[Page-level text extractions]
──────────

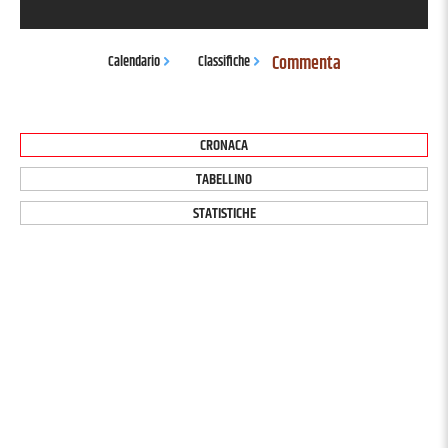
Commenta
Calendario
Classifiche
CRONACA
TABELLINO
STATISTICHE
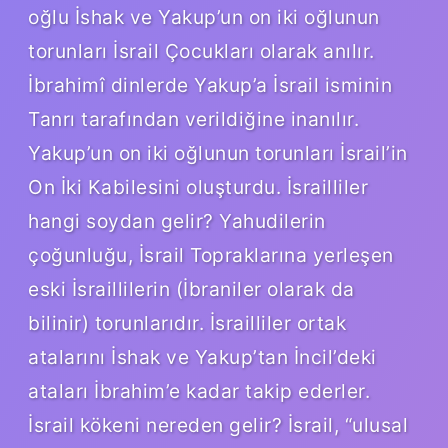
oğlu İshak ve Yakup’un on iki oğlunun
torunları İsrail Çocukları olarak anılır.
İbrahimî dinlerde Yakup’a İsrail isminin
Tanrı tarafından verildiğine inanılır.
Yakup’un on iki oğlunun torunları İsrail’in
On İki Kabilesini oluşturdu. İsrailliler
hangi soydan gelir? Yahudilerin
çoğunluğu, İsrail Topraklarına yerleşen
eski İsraillilerin (İbraniler olarak da
bilinir) torunlarıdır. İsrailliler ortak
atalarını İshak ve Yakup’tan İncil’deki
ataları İbrahim’e kadar takip ederler.
İsrail kökeni nereden gelir? İsrail, “ulusal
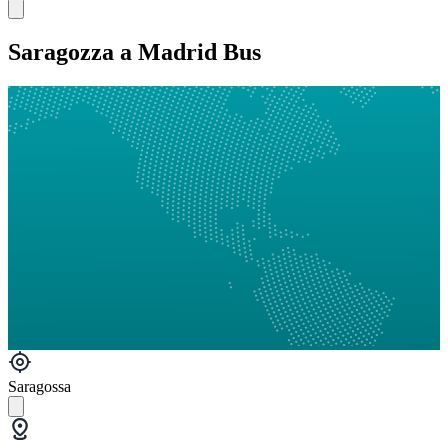
Saragozza a Madrid Bus
Saragossa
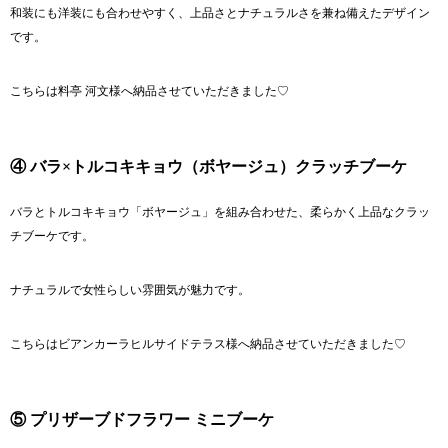
和装にも洋装にも合わせやすく、上品さとナチュラルさを兼ね備えたデザイン
です。
こちらは
料亭 河文
様へ納品させていただきました♡
④ バラ×トルコキキョウ（ボヤージュ）クラッチブーケ
バラとトルコキキョウ「ボヤージュ」を組み合わせた、柔らかく上品なクラッ
チブーケです。
ナチュラルで女性らしい雰囲気が魅力です。
こちらは
ビアンカーラヒルサイドテラス
様へ納品させていただきました♡
⑤ プリザーブドフラワー ミニブーケ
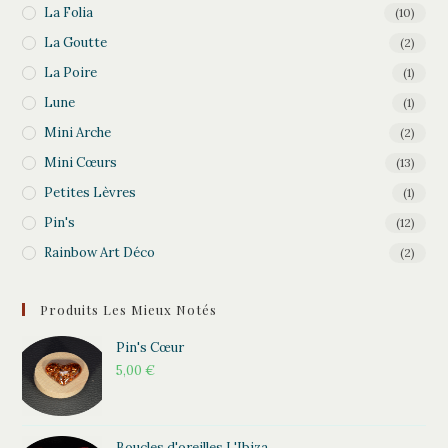
La Folia
(10)
La Goutte
(2)
La Poire
(1)
Lune
(1)
Mini Arche
(2)
Mini Cœurs
(13)
Petites Lèvres
(1)
Pin's
(12)
Rainbow Art Déco
(2)
Produits Les Mieux Notés
Pin's Cœur
5,00
€
Boucles d'oreilles L'Ibiza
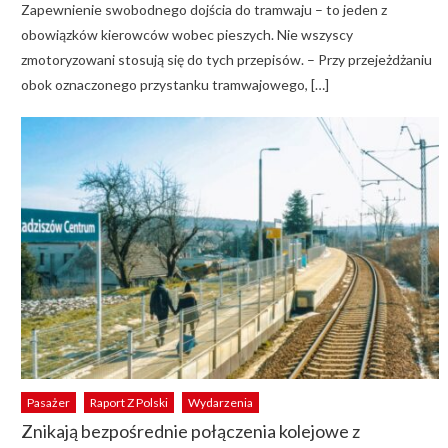
Zapewnienie swobodnego dojścia do tramwaju – to jeden z
obowiązków kierowców wobec pieszych. Nie wszyscy
zmotoryzowani stosują się do tych przepisów. – Przy przejeżdżaniu
obok oznaczonego przystanku tramwajowego, […]
Pasażer
Raport Z Polski
Wydarzenia
Znikają bezpośrednie połączenia kolejowe z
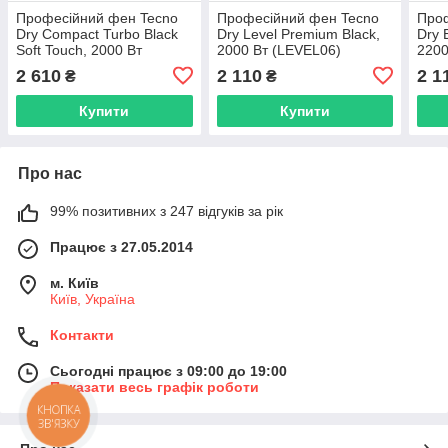
Професійний фен Tecno
Професійний фен Tecno
Про
Dry Compact Turbo Black
Dry Level Premium Black,
Dry 
Soft Touch, 2000 Вт
2000 Вт (LEVEL06)
220
(KOMPACT06E)
2 610
2 110
2 1
₴
₴
Купити
Купити
Про нас
99% позитивних з 247 відгуків за рік
Працює з 27.05.2014
м. Київ
Київ, Україна
Контакти
Сьогодні працює з 09:00 до 19:00
Показати весь графік роботи
КНОПКА
ЗВ'ЯЗКУ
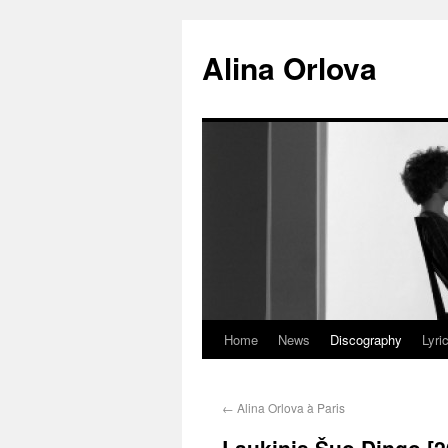
Alina Orlova
Home
News
Discography
Lyri
←
Alina Orlova à Paris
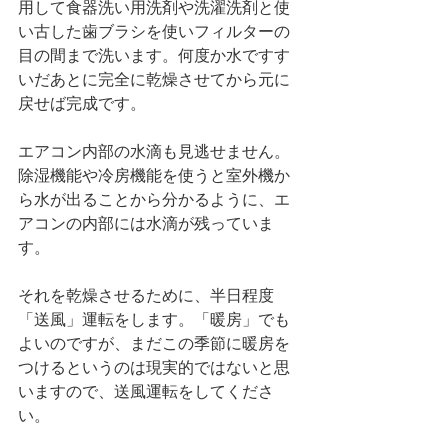
用して食器洗い用洗剤や洗濯洗剤と使
い古した歯ブラシを使いフィルターの
目の間まで洗います。何度か水ですす
いだあとに完全に乾燥させてから元に
戻せば完成です。
エアコン内部の水滴も見逃せません。
除湿機能や冷房機能を使うと室外機か
ら水が出ることから分かるように、エ
アコンの内部には水滴が残っていま
す。
それを乾燥させるために、半日程度
「送風」運転をします。「暖房」でも
よいのですが、まだこの季節に暖房を
つけるというのは現実的ではないと思
いますので、送風運転をしてくださ
い。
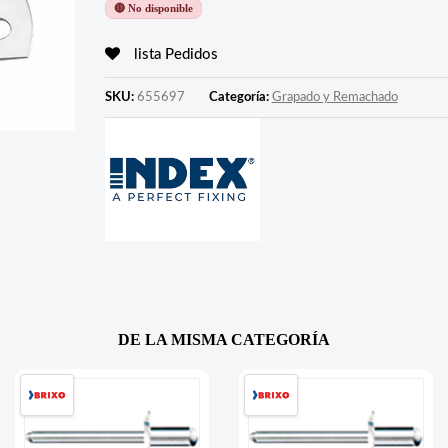
🔴 No disponible
lista Pedidos
SKU:
655697
Categoría:
Grapado y Remachado
DE LA MISMA CATEGORÍA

──────────

> **Your instructions**:
Using the data above, set down each line from the line with "和装にも洋装にも合わせやすく、上品さとナチュラルさを兼ね備えたデザイン" to the line with "Raport Z Polski" exactly, both ends included, and leave the pictures behind. Nothing else belongs.

> **Exercise response**:
和装にも洋装にも合わせやすく、上品さとナチュラルさを兼ね備えたデザイン
です。
こちらは
料亭 河文
様へ納品させていただきました♡
④ バラ×トルコキキョウ（ボヤージュ）クラッチブーケ
バラとトルコキキョウ「ボヤージュ」を組み合わせた、柔らかく上品なクラッ
チブーケです。
ナチュラルで女性らしい雰囲気が魅力です。
こちらは
ビアンカーラヒルサイドテラス
様へ納品させていただきました♡
⑤ プリザーブドフラワー ミニブーケ
La Folia
(10)
La Goutte
(2)
La Poire
(1)
Lune
(1)
Mini Arche
(2)
Mini Cœurs
(13)
Petites Lèvres
(1)
Pin's
(12)
Rainbow Art Déco
(2)
Produits Les Mieux Notés
Pin's Cœur
5,00
€
Boucles d'oreilles L'Ibiza
Zapewnienie swobodnego dojścia do tramwaju – to jeden z
obowiązków kierowców wobec pieszych. Nie wszyscy
zmotoryzowani stosują się do tych przepisów. – Przy przejeżdżaniu
obok oznaczonego przystanku tramwajowego, […]
Pasażer
Raport Z Polski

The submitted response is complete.